By Justin Baer

Morgan Stanley is betting a partnership in Silicon Valley will lead to new long-term clients for its wealth-management business.

The bank said Tuesday that it struck a deal with Wilson Sonsini Goodrich & Rosati to take over the stock plans the law firm manages for thousands of clients. Terms of the deal weren't disclosed. Startups often offer stock as part of an employee's pay. Wilson Sonsini created its own stock-plan software decades ago to help clients track the value of their employees' holdings as companies matured from early-stage startups and raised outside money to finance their growth.

Morgan Stanley is pushing into stock-plan administration as an early entree into the financial lives of a new generation of customers. Some of those clients, the bank hopes, will turn to it for more lucrative services, such as advice, as their needs grow more complex.
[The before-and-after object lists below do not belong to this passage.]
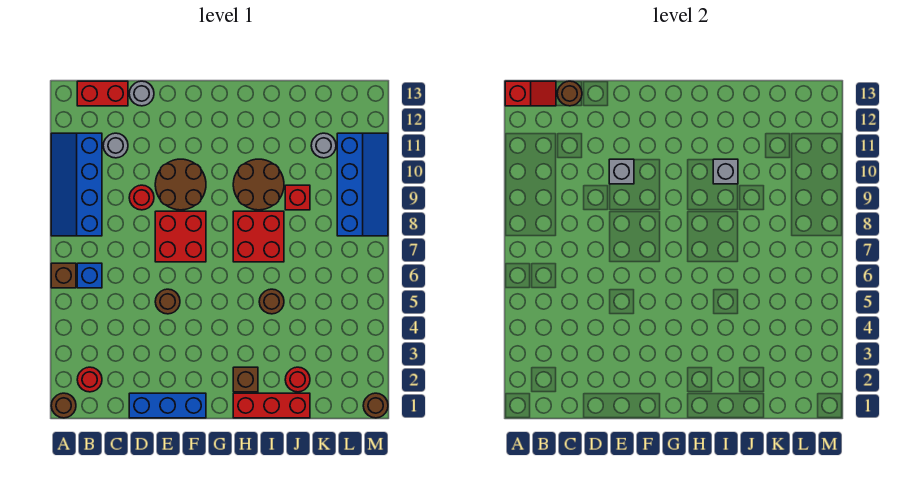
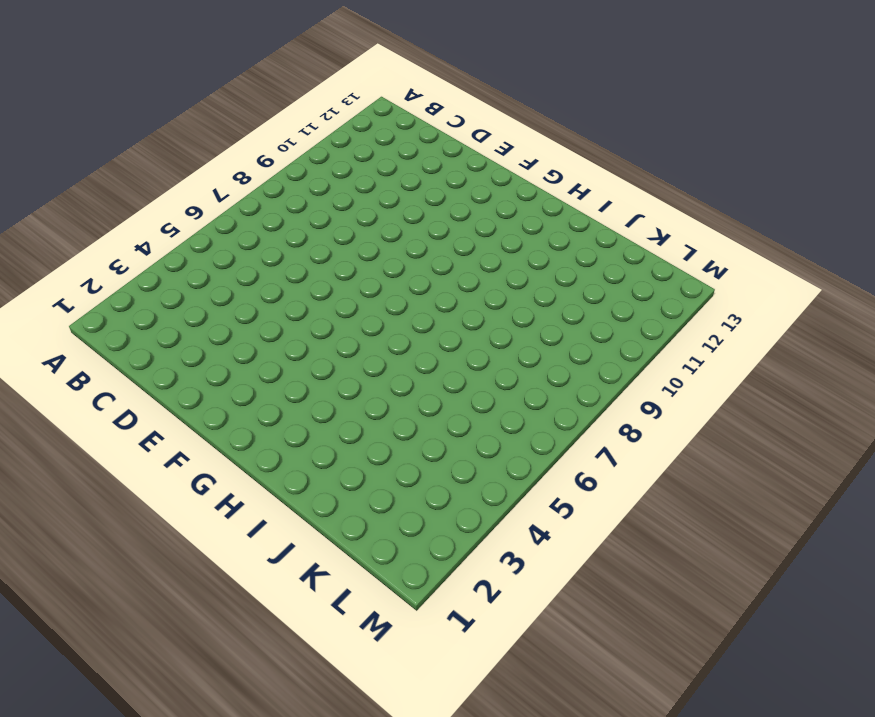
none -> brown 1x1 round brick [51,393,76,418]
none -> brown 1x1 brick [51,263,76,288]
none -> blue 2x4 slope [51,133,102,236]

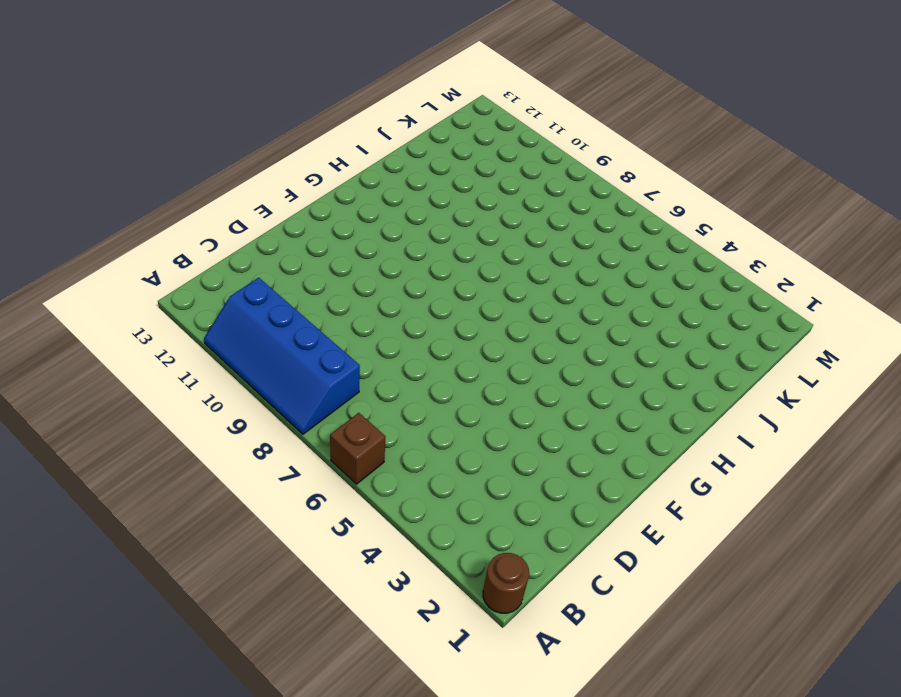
none -> red 1x1 round brick [77,367,102,392]
none -> blue 1x1 brick [77,263,102,288]
none -> red 1x2 brick [77,81,128,106]

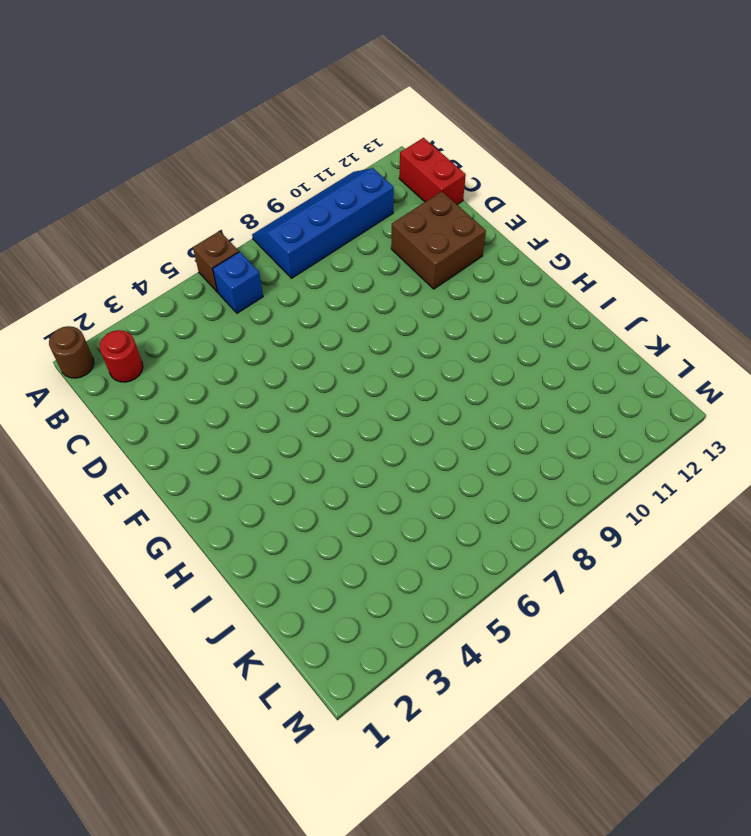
brown 2x2 brick [391,191,486,289] -> none
none -> grey 1x1 round brick [103,133,128,158]
none -> blue 1x3 brick [129,393,206,418]
none -> red 1x1 round brick [129,185,154,210]

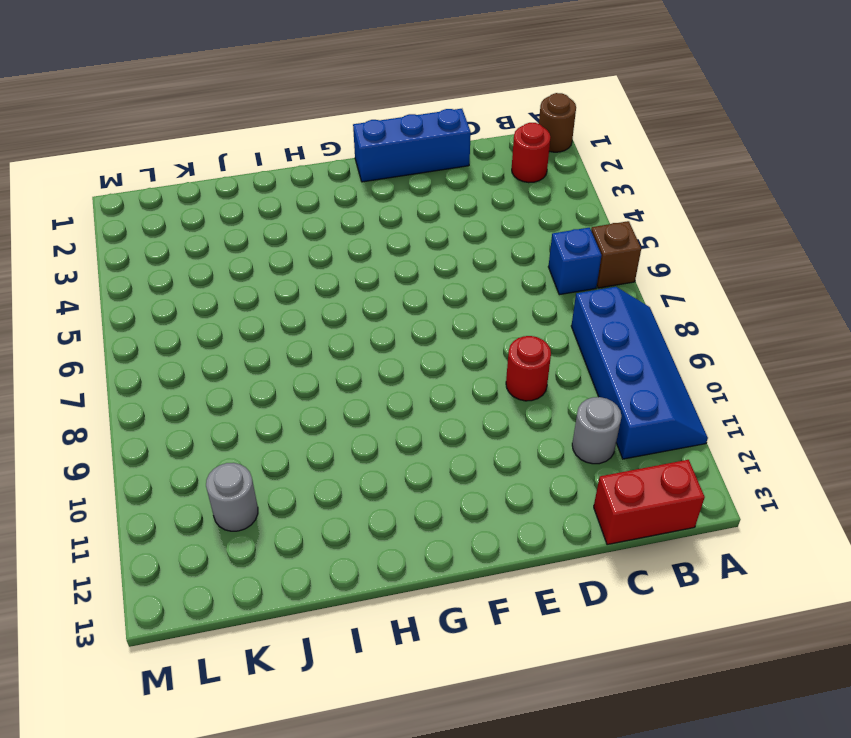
none -> grey 1x1 round brick [129,81,154,106]
none -> brown 1x1 round brick [155,289,180,314]
none -> red 2x2 brick [155,211,206,262]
The digitization of finance has unleashed low- or no-cost services, such as commission-free trades and zero-fee investment funds, that money managers are deploying to attract new clients.
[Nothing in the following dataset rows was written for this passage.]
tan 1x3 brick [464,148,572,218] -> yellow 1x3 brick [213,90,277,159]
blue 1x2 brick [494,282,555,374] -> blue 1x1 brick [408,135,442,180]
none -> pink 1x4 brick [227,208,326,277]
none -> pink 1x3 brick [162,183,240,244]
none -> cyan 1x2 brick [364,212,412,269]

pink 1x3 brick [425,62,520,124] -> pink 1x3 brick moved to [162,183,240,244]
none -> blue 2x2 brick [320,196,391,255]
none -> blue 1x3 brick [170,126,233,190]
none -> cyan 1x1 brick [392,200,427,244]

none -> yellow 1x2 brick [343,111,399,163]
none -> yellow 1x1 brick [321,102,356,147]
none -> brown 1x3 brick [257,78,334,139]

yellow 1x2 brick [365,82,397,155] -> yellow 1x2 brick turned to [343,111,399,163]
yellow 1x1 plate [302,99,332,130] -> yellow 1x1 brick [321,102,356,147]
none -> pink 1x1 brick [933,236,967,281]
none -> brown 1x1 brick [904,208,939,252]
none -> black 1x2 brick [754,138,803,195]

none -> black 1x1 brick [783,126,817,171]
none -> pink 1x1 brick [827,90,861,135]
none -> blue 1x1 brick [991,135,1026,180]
The Wilson Sonsini agreement aims to give Morgan Stanley a leg up in cementing connections with startups and their employees before a possible public offering. Some will become millionaires overnight; Google Inc., LinkedIn, Twitter Inc. and Lyft Inc. are among the companies the law firm helped take public.

Morgan Stanley paid $900 million to acquire Solium Capital Inc. in 2019, adding a platform that specialized in privately held firms and last year bought E*Trade Financial Corp., which manages stock plans for hundreds of companies, for $13 billion.

"This agreement, along with the acquisition of Solium and the corporate-services business from E*Trade, is a part of our long-term strategy to be the premier provider of financial solutions to workplace employees," Jed Finn, head of corporate and institutional solutions for Morgan Stanley's wealth-management business, said.

The Wilson Sonsini clients' employees will gain access to other services, including Morgan Stanley's financial-wellness programs, self-directed investing accounts and student-loan consolidation plans offered by E*Trade, and the bank's network of financial advisers.

The partnership may also forge stronger ties between those clients and other Morgan Stanley businesses, including its investment bank.

Morgan Stanley manages plans for more than 3,900 companies and their 4.9 million employees, and expects to add several thousand corporate clients through its arrangement with Wilson Sonsini, people familiar with the deal said.

Morgan Stanley's wealth-management business has $4 trillion in client assets.

The Wilson Sonsini clients aren't required to migrate to Morgan Stanley's platform, and those who do move to the bank won't have to pay more than they had previously to track stock plans, the people said.

Wilson Sonsini plans to phase out its own stock-plan service. In recent years, a group of upstart and established financial-services firms have seized on the employee-stock-plan business, investing heavily in technology that offered companies an array of new services.

Carta Inc., a startup backed by Andreessen Horowitz, and Nasdaq Inc.'s Nasdaq Private Market have launched exchanges to help private-company employees and investors trade their shares.